### DIRECTIONS
Copy every line in the rows below word for word, keeping each character, break, and language the same.
——
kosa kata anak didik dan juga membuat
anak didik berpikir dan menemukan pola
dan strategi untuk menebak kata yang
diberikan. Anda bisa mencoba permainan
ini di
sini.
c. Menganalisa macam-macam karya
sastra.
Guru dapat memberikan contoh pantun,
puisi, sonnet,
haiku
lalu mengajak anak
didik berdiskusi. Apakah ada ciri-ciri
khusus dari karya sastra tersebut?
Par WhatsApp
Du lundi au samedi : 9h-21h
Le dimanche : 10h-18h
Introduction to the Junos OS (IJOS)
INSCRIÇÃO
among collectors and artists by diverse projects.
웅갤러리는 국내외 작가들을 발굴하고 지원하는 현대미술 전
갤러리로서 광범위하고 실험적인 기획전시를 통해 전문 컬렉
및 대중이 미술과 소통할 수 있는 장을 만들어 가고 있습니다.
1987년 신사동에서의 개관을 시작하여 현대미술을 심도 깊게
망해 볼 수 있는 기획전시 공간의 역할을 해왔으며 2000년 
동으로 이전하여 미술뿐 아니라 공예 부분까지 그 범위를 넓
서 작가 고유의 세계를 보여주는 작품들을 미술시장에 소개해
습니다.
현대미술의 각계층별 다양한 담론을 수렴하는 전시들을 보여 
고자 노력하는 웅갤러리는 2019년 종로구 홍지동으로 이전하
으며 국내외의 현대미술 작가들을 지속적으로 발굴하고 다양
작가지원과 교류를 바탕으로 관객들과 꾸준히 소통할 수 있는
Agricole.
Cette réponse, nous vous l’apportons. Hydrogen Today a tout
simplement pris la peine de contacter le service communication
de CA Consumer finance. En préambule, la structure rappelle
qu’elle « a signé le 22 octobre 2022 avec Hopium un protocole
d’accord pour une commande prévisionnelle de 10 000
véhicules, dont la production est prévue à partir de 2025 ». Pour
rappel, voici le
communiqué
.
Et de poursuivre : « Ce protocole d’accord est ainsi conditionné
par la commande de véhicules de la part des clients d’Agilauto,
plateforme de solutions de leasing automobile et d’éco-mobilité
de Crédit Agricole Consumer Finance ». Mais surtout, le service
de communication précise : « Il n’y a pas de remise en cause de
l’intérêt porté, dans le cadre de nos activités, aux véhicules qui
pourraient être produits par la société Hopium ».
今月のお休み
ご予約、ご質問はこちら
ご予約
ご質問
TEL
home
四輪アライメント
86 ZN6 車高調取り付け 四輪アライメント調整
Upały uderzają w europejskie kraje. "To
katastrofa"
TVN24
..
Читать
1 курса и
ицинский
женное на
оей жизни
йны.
——
### THE COMPLETED TASK
kosa kata anak didik dan juga membuat
anak didik berpikir dan menemukan pola
dan strategi untuk menebak kata yang
diberikan. Anda bisa mencoba permainan
ini di
sini.
c. Menganalisa macam-macam karya
sastra.
Guru dapat memberikan contoh pantun,
puisi, sonnet,
haiku
lalu mengajak anak
didik berdiskusi. Apakah ada ciri-ciri
khusus dari karya sastra tersebut?
Par WhatsApp
Du lundi au samedi : 9h-21h
Le dimanche : 10h-18h
Introduction to the Junos OS (IJOS)
INSCRIÇÃO
among collectors and artists by diverse projects.
웅갤러리는 국내외 작가들을 발굴하고 지원하는 현대미술 전
갤러리로서 광범위하고 실험적인 기획전시를 통해 전문 컬렉
및 대중이 미술과 소통할 수 있는 장을 만들어 가고 있습니다.
1987년 신사동에서의 개관을 시작하여 현대미술을 심도 깊게
망해 볼 수 있는 기획전시 공간의 역할을 해왔으며 2000년 
동으로 이전하여 미술뿐 아니라 공예 부분까지 그 범위를 넓
서 작가 고유의 세계를 보여주는 작품들을 미술시장에 소개해
습니다.
현대미술의 각계층별 다양한 담론을 수렴하는 전시들을 보여 
고자 노력하는 웅갤러리는 2019년 종로구 홍지동으로 이전하
으며 국내외의 현대미술 작가들을 지속적으로 발굴하고 다양
작가지원과 교류를 바탕으로 관객들과 꾸준히 소통할 수 있는
Agricole.
Cette réponse, nous vous l’apportons. Hydrogen Today a tout
simplement pris la peine de contacter le service communication
de CA Consumer finance. En préambule, la structure rappelle
qu’elle « a signé le 22 octobre 2022 avec Hopium un protocole
d’accord pour une commande prévisionnelle de 10 000
véhicules, dont la production est prévue à partir de 2025 ». Pour
rappel, voici le
communiqué
.
Et de poursuivre : « Ce protocole d’accord est ainsi conditionné
par la commande de véhicules de la part des clients d’Agilauto,
plateforme de solutions de leasing automobile et d’éco-mobilité
de Crédit Agricole Consumer Finance ». Mais surtout, le service
de communication précise : « Il n’y a pas de remise en cause de
l’intérêt porté, dans le cadre de nos activités, aux véhicules qui
pourraient être produits par la société Hopium ».
今月のお休み
ご予約、ご質問はこちら
ご予約
ご質問
TEL
home
四輪アライメント
86 ZN6 車高調取り付け 四輪アライメント調整
Upały uderzają w europejskie kraje. "To
katastrofa"
TVN24
..
Читать
1 курса и
ицинский
женное на
оей жизни
йны.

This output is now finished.